Иногда эти дискуссии кончались тем, что она выходила из машины у ближайшего автомата, звонила домой, что еще на час задерживается, они мчались за Кольцевую, он сидел за рулем весь сжавшийся от желания, гнал машину жестче обычного, пуская «жука» в малейший просвет между автобусами, они выбирали какой-нибудь наименее сквозной лесок, съезжали с шоссе в быстро синеющей тьме, она умудрялась полностью раздеться в невозможной тесноте, он бросал на заднее сиденье огромную махровую простыню, всегда валявшуюся в пластиковом мешке в багажнике, и через миг, почувствовав влажную от дневного пота кожу под ее грудью, уже не ощущал ничего, кроме нее, не думал ни о чем, не существовал нигде, кроме как в ней.
«Не спеши, – твердила она, задыхаясь, светясь в темноте глазами, кожей, волосами, – …не спеши… ляг здесь, сбоку… все, не двигайся, все… сейчас, сейчас…»
Иногда же спор переходил в такой серьезный скандал, что, дергаясь и гримасничая от обиды, он, резко замолчав, тянулся через нее, распахивал, толкнув изнутри, дверцу с ее стороны, бросал: «Пока», – и, развернувшись почти на месте, уносился, не дожидаясь даже, чтобы она вошла в метро.
Так выродок я, что ли, думал он, добираясь пешком до дому с Бутырского хутора, где жил изумительный умелец, взявшийся всего за пять штук к возвращению хозяина через пару недель «с Копенхахена или откуда» сделать «жука» «как нового, сами тогда скажете». Устроил, конечно, Валера – со своей заслуженной «двадцать первой» он знал всех автомобильных левшей города… Выродок? Бесчувственное чучело, оснащенное десятком расхожих понятий и соображений, некоторой наблюдательностью и способностью на лету схватить чужую мысль, – вот и все… Но почему же все, и даже она, относятся ко мне как к настоящему человеку? Что они, не видят? Я не тот, за кого они меня принимают. Еще правильнее: я не тот, за кого себя выдаю, а они меня принимают не за того, за кого я себя выдаю. Даббл мизандерстэндинг.

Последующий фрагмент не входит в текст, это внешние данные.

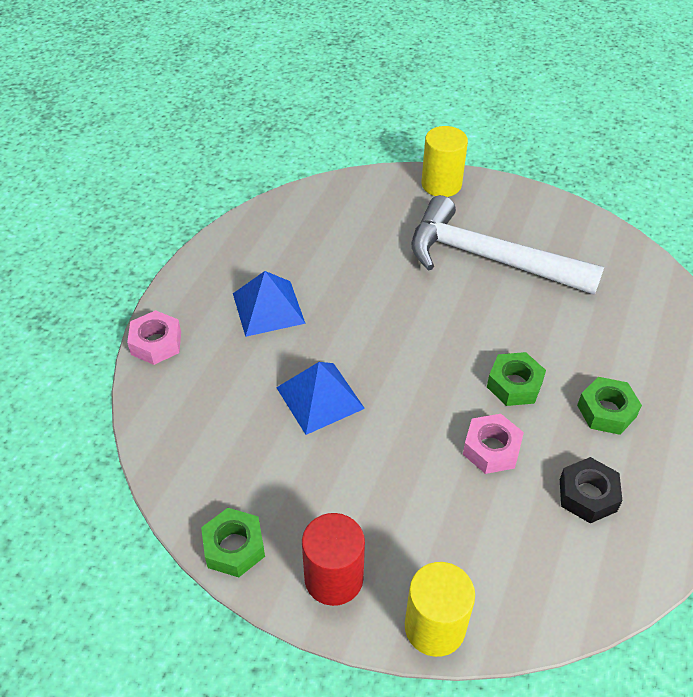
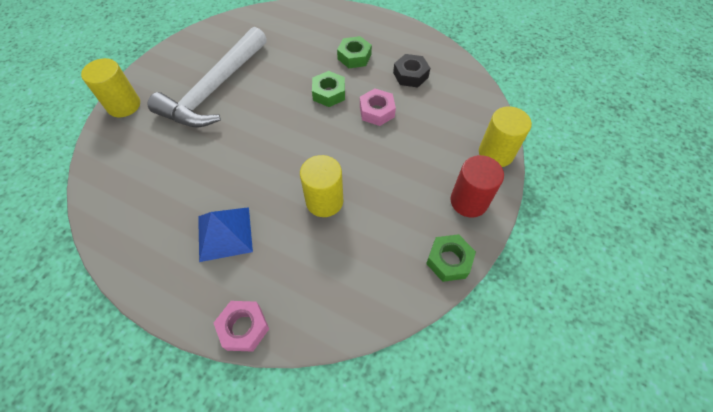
camera: 85 degrees left, 10 degrees up
blue pyramid [276,362,365,435] -> yellow cylinder [300,155,343,217]

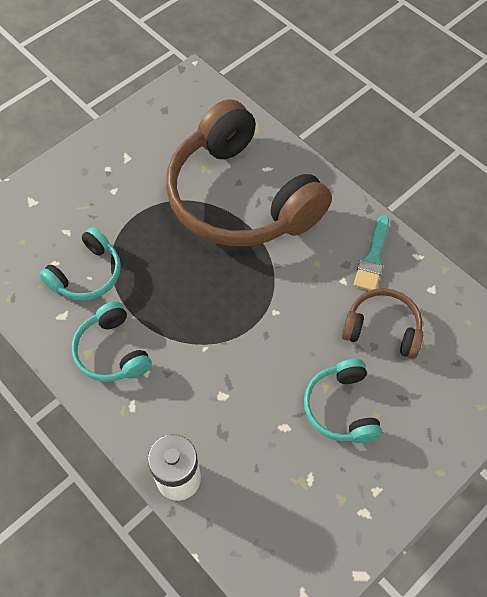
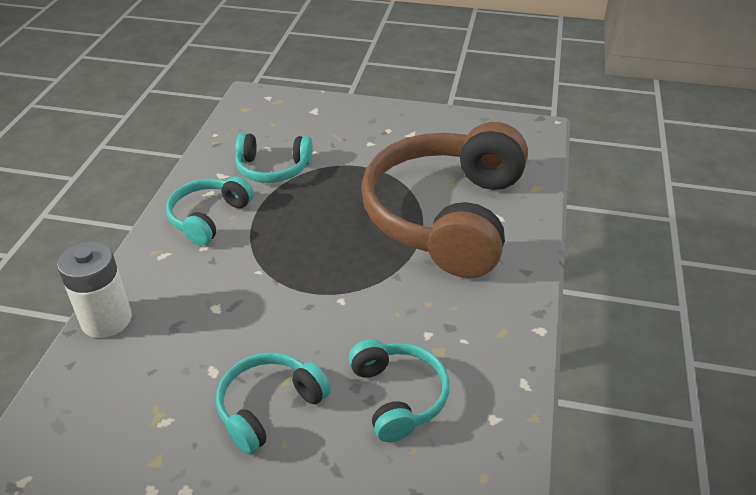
camera: 55 degrees right, 20 degrees down
brown headphones [342,288,423,359] -> turquoise headphones [348,339,450,442]
turquoise brush [353,215,389,290] -> none

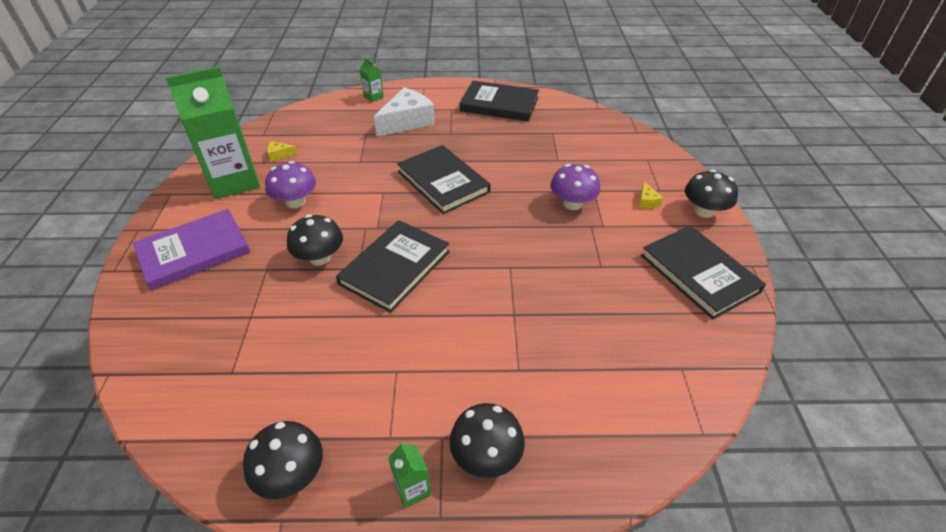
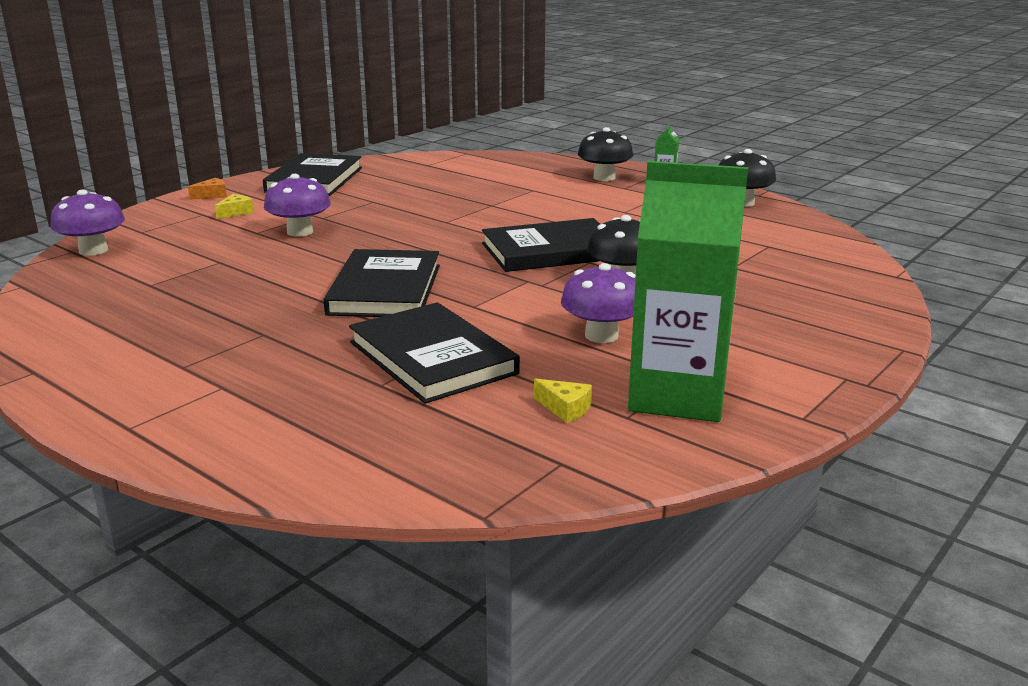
camera: 140 degrees left, 20 degrees down
purple book [133,209,250,291] -> none
green carton [359,58,384,102] -> none
white cheese [374,87,435,137] -> none
black book [460,81,539,121] -> black book moved to [349,302,520,404]
black mushroom [685,170,738,218] -> orange cheese [188,178,227,200]
none -> purple mushroom [50,190,125,256]

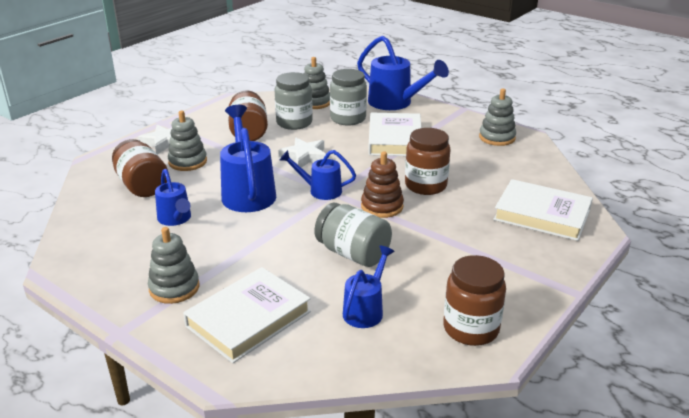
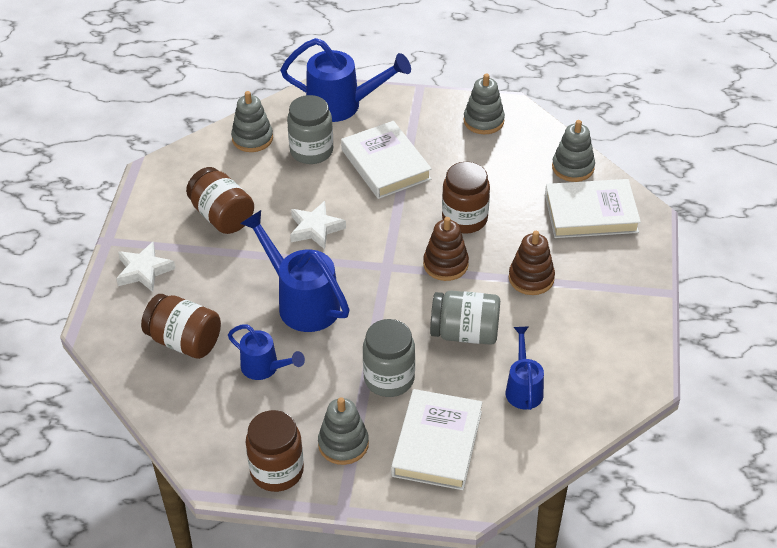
camera: 30 degrees left, 15 degrees up
grey stacking toy [168,111,207,171] -> grey stacking toy moved to [552,120,595,182]
grey jar [274,72,313,130] -> grey jar moved to [363,319,415,397]
blue watering can [280,150,356,200] -> none
brown jar [443,255,506,346] -> brown jar moved to [246,410,304,492]
none -> brown stacking toy [509,231,555,295]

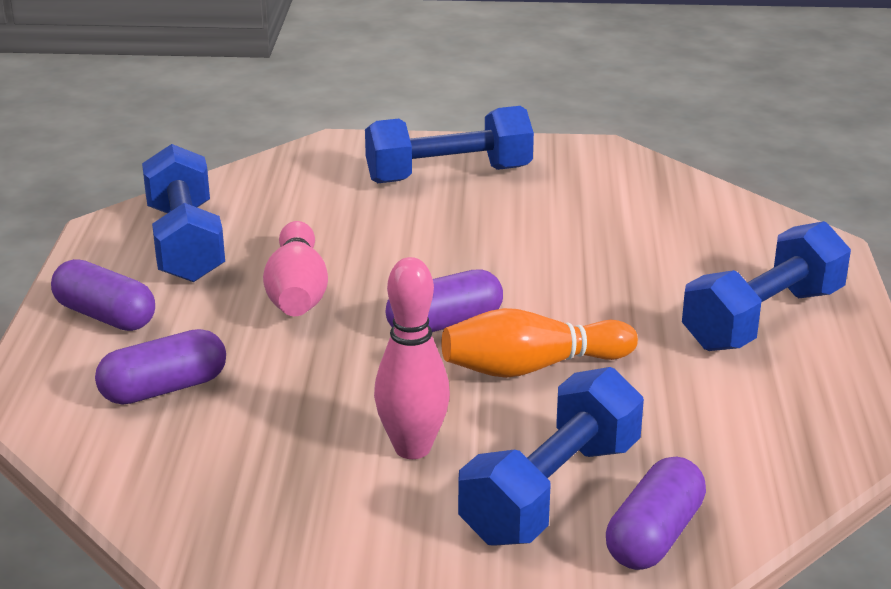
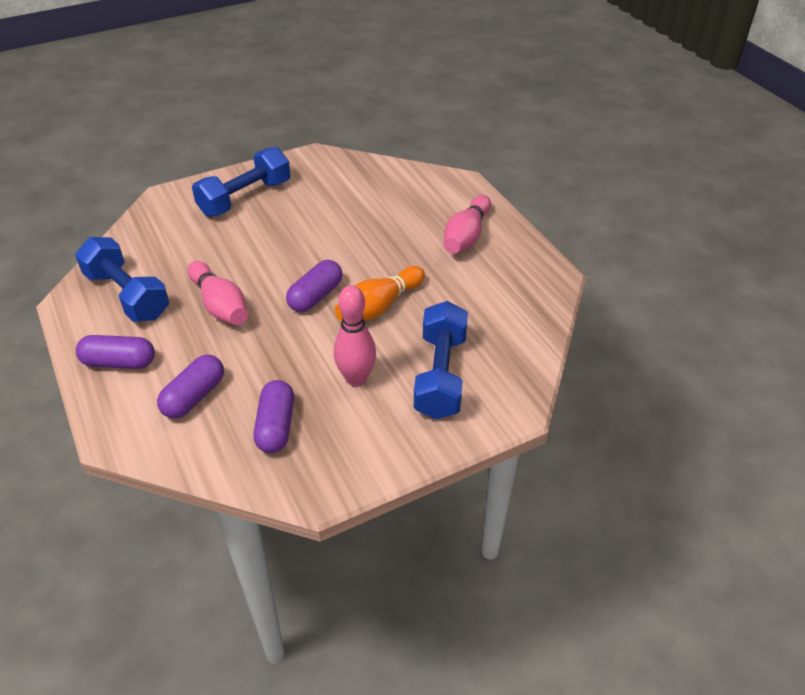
camera: 30 degrees left, 15 degrees up
purple capsule [606,457,706,570] -> purple capsule moved to [253,380,294,453]
blue dumbbell [682,221,851,351] -> pink bowling pin [444,195,491,254]

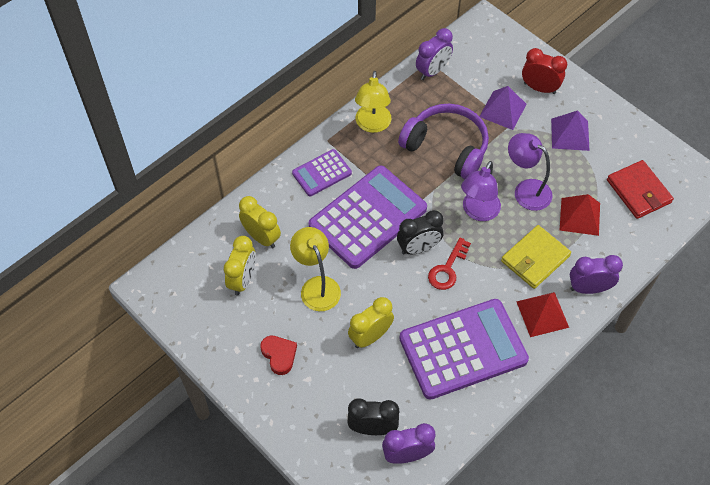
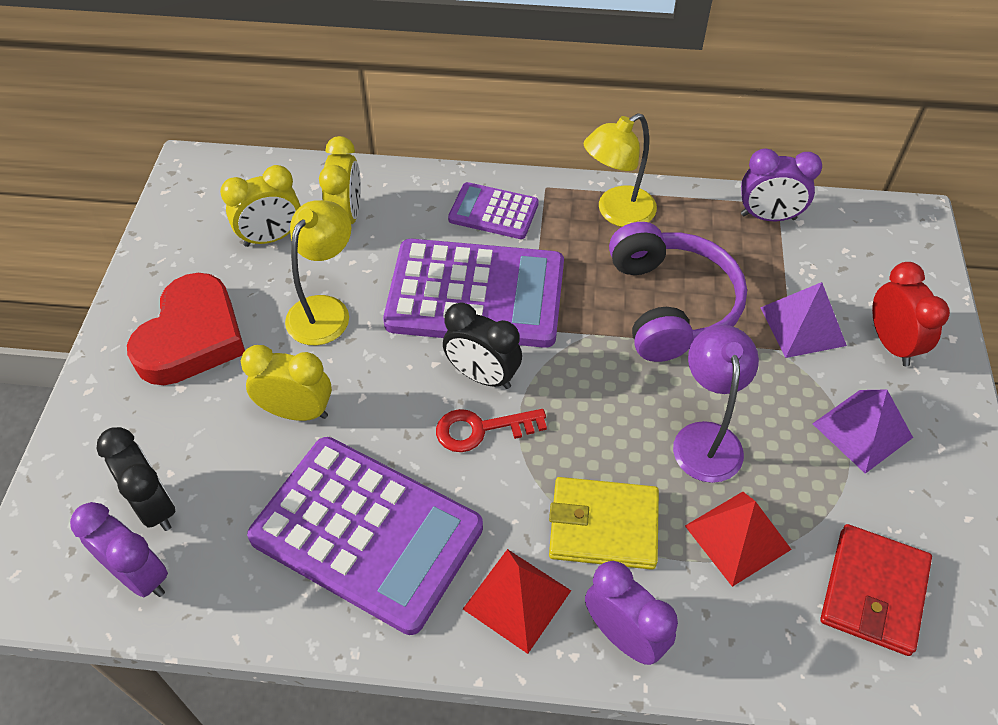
camera: 50 degrees right, 5 degrees down
red heart [260,336,297,375] -> red heart [127,273,245,385], size x1.91
purple lamp [461,161,501,221] -> none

На трех вокзалах шла обычная ночная жизнь, и он удивился, что она даже не очень изменилась за последние двадцать лет. Несмотря на все катаклизмы, здесь почти все было как в те времена, когда, застряв где-нибудь в центре допоздна, а живя в недосягаемом тогда Дегунине, он брел на Ярославский передремать до первых троллейбусов… Милиционеры, давно прекратившие борьбу за нравственность где бы то ни было, здесь так же исправно гоняли тонконогих, страшно пахнущих полусумасшедших вокзальных пожилых девушек от автоматов с газировкой, девушки так же разбегались, унося граненые стаканы и тут же протягивая их первому встречному: «Налей, командир! Полюблю от души…» Все так же шатались очумелые дембеля в застроченной где только можно до полной обтяжки – хотя уже пятнистой – форме, ища бормотухи и приключений на свои закаленные задницы. И мелкоголовый мужичок отлавливал на проходе к стоянке такси каждого, начиная беседу неизменно: «Вы, извините, конечно, думаете, что я шакал? Иметь меня, извините, конечно, в рот, если я шакал… Мне только до Рыбинска доехать…»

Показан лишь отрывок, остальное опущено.